Kenya’s imports from China have grown exponentially over the years and while exports to the Asian nation continue to rise, albeit at a slow pace, economists now reckon that export numbers are hardly enough to narrow the balance of trade, heavily in China’s favour.
Data by the Kenya National Bureau of Statistics shows that Kenya’s total imports from China soared to 336.717 USD million in March this year alone, compared to 275.269 USD million a month earlier.
Kenya exports to China on the other hand stood at US$139.01 million in the whole of 2020, according to figures by the United Nations COMTRADE database on international trade.
Analysts now warn that the deficit remains too big and have recommended enhanced measures if the two trading partners are to compete favorably.
One of those measures is to push for the uptake of more Kenyan goods and products in the Chinese market, according to Kenya Investment Authority (KenInvest) General Manager of Investment Promotion and Business Development, Pius Rotich.
Other considerations include tax breaks and ‘softer’ credit facilities to boost local businesses, especially SMEs keen to export to the Chinese market.
“This is an ongoing engagement between ourselves, other relevant State agencies and all stakeholders involved,” said Rotich Wednesday during the opening ceremony of the 4th Kenya International Industrial Expo (KIIE) which kicked off yesterday in Nairobi expected to end on Friday.

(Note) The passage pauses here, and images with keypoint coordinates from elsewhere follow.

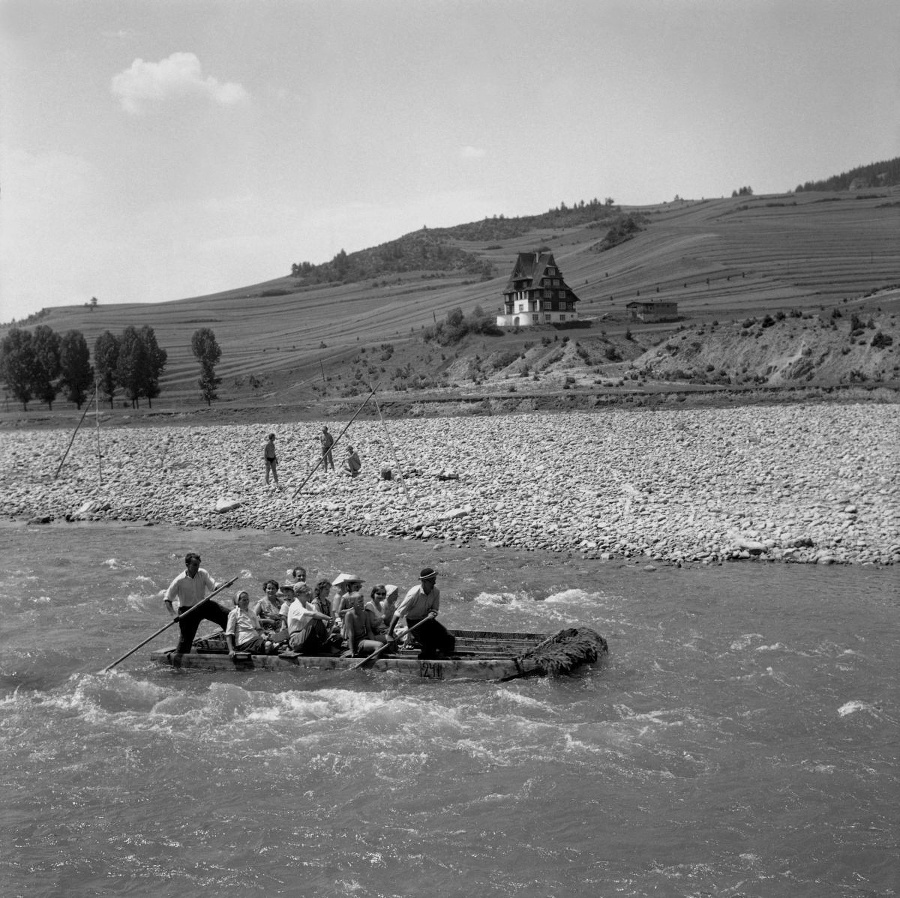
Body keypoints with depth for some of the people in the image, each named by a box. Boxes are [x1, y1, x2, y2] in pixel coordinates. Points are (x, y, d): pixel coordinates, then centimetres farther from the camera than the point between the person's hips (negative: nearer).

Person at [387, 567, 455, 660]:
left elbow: (435, 609, 3)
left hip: (427, 620, 6)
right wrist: (390, 634, -28)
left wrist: (432, 613, -25)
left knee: (450, 639, -5)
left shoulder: (436, 592, -11)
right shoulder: (414, 594, -27)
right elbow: (398, 613, -26)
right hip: (414, 622, -6)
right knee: (429, 645, -18)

The expo comes at a time when the country is scaling up its manufacturing sector in the post-Covid era and has attracted over 90 Chinese firms and 15 Kenyan brands exhibiting at the event.
Statistics show that over the last decade, China has grown to become the country’s largest trade partner and biggest bilateral lender – but at a cost, with sociocultural and political consequences working against Kenya – with mounting Chinese debt and a growing number of Chinese population taking over local informal businesses such as mitumba being some of the drawbacks.
China, Canada and Mexico are Kenya’s largest trading partners, accounting for nearly $1.9 trillion worth of imports and exports – a stroppy trade inequity in the ratio of 34:1 in China’s favour.
“Kenya- China trade is heavily skewed in favor of China. It is important to correct the existing trade imbalance to enable a fairer share of the benefits of trade,” said the Kenya National Chamber of Commerce and Industries (KNCCI) first vice president, Dr. Erick Rutto.
Over the years, according to the managing director of Afripeak Expo Kenya Ltd – the event’s organizer, Gao Wei, such exhibitions have provided both large and small businesses who use the platform to showcase their brands.
A recent National Economic Survey report by the Central Bank of Kenya (CBK) indicates that SMEs constitute 98 percent of all business in Kenya, create 30 percent of the jobs annually as well as contribute 3 percent of the GDP.